Statistical analysis
Statistical analyses of the mRNA profiling from B-ALL were conducted using the “CIBERSORT.R” package and Bioconductor (https://www.bioconductor.org/). Each dataset was processed by a weighted average method to compare the differences in the composition of immune cell types and the mRNA levels of immune inhibitory -related molecules between cases with PAX5 mutations and cases without PAX5 mutations. All analyses were conducted using R Studio (version 4.0.3).

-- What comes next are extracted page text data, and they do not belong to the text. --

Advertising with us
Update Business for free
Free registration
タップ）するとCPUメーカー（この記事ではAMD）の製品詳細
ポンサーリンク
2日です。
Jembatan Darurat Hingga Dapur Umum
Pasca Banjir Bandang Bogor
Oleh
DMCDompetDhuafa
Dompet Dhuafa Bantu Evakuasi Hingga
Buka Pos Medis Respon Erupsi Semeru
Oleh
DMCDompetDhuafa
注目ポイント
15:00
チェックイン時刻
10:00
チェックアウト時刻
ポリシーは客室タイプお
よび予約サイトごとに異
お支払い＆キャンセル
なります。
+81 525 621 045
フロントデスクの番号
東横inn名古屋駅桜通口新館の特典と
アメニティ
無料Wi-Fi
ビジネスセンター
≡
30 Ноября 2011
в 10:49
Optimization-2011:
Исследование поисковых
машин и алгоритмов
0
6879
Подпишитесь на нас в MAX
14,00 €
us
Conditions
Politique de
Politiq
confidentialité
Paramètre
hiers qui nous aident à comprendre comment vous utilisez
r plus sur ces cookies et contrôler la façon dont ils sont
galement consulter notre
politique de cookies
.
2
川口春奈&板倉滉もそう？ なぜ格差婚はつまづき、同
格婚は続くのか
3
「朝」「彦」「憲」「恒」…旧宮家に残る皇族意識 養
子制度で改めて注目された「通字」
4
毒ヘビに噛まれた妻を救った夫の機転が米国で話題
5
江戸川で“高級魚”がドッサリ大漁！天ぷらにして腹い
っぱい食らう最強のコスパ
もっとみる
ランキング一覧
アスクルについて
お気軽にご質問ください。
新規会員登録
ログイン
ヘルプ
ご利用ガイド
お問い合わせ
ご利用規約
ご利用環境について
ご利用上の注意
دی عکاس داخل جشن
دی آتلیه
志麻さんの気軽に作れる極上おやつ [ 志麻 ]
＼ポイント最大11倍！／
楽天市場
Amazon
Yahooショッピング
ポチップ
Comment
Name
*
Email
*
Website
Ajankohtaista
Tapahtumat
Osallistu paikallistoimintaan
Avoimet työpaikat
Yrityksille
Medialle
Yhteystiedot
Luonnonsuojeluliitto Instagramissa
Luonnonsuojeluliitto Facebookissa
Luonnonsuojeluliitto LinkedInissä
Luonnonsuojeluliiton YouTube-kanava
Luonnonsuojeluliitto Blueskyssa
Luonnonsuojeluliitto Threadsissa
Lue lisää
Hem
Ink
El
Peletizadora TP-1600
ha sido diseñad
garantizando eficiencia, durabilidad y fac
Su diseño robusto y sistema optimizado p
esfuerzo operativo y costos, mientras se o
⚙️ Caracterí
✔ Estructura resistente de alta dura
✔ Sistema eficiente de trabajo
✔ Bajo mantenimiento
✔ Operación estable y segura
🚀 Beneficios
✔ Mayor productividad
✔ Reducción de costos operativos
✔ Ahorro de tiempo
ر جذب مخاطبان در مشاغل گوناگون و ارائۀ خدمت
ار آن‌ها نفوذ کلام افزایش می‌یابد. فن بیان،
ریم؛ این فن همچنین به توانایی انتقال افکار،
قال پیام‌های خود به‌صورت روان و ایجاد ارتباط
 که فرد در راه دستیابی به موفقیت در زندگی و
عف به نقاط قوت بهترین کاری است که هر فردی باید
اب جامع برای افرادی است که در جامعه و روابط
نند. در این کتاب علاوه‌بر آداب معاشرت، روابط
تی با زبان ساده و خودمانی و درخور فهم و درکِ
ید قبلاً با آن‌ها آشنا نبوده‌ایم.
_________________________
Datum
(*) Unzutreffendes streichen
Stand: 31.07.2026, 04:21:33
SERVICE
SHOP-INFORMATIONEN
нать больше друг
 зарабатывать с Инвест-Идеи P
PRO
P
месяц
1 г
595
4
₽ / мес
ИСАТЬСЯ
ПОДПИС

The results from mice were expressed as the mean and standard deviation (SD) of at least three independent experiments and three repetitions. Statistical significance was estimated by Student's t-tests or one-way analysis of variance (ANOVA) followed by Dunnett's test. The statistical analyses were performed using the Graphpad Prism (version 8.0) software. A p-value of < 0.05 was significant.